Meu terceiro dia de visão está chegando ao fim. Talvez haja muitas
atividades a que devesse dedicar as poucas horas restantes, mas acho que
na noite desse último dia vou voltar depressa a um teatro e ver uma peça
cômica, para poder apreciar as implicações da comédia no espírito
humano.
À meia-noite, uma escuridão permanente outra vez se cerraria sobre
mim. Claro, nesses três curtos dias eu não teria visto tudo que queria
ver. Só quando as trevas descessem de novo é que me daria conta do
quanto eu deixei de apreciar.
Talvez este resumo não se adapte ao programa que você faria se
soubesse que estava prestes a perder a visão. Mas sei que, se encarasse
esse destino, usaria seus olhos como nunca usara antes. Tudo quanto
visse lhe pareceria novo. Seus olhos tocariam e abraçariam cada objeto
que surgisse em seu campo visual. Então, finalmente, você veria de
verdade, e um novo mundo de beleza se abriria para você. Eu, que sou
cega, posso dar uma sugestão àqueles que vêem: usem seus olhos como se
amanhã fossem perder a visão. E o mesmo se aplica aos outros sentidos.
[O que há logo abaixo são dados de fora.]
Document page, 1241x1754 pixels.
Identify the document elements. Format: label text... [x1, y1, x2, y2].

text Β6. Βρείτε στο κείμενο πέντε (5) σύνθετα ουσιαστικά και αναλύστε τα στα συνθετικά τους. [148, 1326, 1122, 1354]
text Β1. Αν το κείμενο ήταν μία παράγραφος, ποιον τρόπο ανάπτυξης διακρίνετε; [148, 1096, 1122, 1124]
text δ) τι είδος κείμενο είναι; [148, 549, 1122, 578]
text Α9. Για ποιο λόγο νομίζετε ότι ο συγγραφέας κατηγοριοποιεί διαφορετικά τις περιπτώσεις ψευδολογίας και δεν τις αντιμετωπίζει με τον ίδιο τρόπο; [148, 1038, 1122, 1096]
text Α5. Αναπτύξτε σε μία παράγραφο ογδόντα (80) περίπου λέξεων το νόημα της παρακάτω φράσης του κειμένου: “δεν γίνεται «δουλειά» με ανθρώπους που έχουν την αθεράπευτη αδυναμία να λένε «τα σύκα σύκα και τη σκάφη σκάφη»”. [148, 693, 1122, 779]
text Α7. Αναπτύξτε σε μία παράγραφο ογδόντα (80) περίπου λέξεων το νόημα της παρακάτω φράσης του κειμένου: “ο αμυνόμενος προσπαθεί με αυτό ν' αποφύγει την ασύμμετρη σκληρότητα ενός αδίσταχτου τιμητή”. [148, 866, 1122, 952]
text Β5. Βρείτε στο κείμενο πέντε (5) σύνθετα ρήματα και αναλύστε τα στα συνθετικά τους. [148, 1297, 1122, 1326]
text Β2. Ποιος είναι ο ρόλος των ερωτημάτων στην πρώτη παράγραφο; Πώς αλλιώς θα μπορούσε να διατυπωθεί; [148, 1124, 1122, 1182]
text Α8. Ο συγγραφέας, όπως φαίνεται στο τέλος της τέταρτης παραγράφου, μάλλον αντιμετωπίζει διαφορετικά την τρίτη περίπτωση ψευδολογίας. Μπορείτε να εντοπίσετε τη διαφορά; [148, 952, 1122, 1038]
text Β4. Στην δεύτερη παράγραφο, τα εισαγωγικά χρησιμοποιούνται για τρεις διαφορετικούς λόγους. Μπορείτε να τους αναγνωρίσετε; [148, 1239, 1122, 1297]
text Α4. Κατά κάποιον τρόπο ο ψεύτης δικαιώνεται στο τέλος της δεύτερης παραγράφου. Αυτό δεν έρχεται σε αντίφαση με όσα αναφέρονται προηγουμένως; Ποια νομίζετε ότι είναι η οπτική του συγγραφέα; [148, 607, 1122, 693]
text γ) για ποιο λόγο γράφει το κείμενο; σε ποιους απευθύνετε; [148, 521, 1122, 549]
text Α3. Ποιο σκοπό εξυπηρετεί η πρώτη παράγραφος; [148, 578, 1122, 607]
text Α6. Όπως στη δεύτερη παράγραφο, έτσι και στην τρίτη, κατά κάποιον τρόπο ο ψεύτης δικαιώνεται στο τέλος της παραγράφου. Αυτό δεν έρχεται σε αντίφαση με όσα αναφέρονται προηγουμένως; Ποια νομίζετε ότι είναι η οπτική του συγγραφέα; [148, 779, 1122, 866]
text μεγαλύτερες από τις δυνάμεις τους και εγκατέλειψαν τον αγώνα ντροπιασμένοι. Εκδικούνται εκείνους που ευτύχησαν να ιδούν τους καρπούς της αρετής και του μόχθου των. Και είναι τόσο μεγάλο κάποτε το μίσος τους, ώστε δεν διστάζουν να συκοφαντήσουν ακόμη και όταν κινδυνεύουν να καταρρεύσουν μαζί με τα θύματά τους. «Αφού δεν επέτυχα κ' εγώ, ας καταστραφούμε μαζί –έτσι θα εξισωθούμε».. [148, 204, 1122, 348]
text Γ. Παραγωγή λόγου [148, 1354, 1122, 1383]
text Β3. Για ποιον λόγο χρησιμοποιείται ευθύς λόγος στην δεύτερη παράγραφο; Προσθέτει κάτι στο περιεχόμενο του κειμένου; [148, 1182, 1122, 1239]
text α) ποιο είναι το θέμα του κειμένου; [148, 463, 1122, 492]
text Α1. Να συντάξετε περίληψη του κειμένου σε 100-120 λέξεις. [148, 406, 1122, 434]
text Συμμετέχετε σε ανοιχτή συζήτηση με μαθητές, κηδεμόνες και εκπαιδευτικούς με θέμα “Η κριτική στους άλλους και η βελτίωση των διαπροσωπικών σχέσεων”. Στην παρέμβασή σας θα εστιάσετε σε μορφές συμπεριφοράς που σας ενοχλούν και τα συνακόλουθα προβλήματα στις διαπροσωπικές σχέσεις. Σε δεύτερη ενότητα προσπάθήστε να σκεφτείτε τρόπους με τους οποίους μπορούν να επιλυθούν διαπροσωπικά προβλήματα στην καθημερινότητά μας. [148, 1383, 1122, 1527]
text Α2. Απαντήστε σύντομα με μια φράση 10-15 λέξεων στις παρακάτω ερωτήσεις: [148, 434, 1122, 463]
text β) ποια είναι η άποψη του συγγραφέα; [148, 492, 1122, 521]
Ouça a música das vozes, o canto dos pássaros, os possantes acordes de
uma orquestra, como se amanhã fossem ficar surdos. Toquem cada objeto
como se amanhã perdessem o tacto. Sintam o perfume das flores, saboreiem
cada bocado, como se amanhã não mais sentissem aromas nem gostos. Usem
ao máximo todos os sentidos; goze de todas as facetas do prazer e da
beleza que o mundo lhes revela pelos vários meios de contacto fornecidos
pela natureza. Mas, de todos os sentidos, estou certa de que a visão
deve ser o mais delicioso.
Fonte: www.lerparaver.com (Site na qual se trata da deficiência
visual)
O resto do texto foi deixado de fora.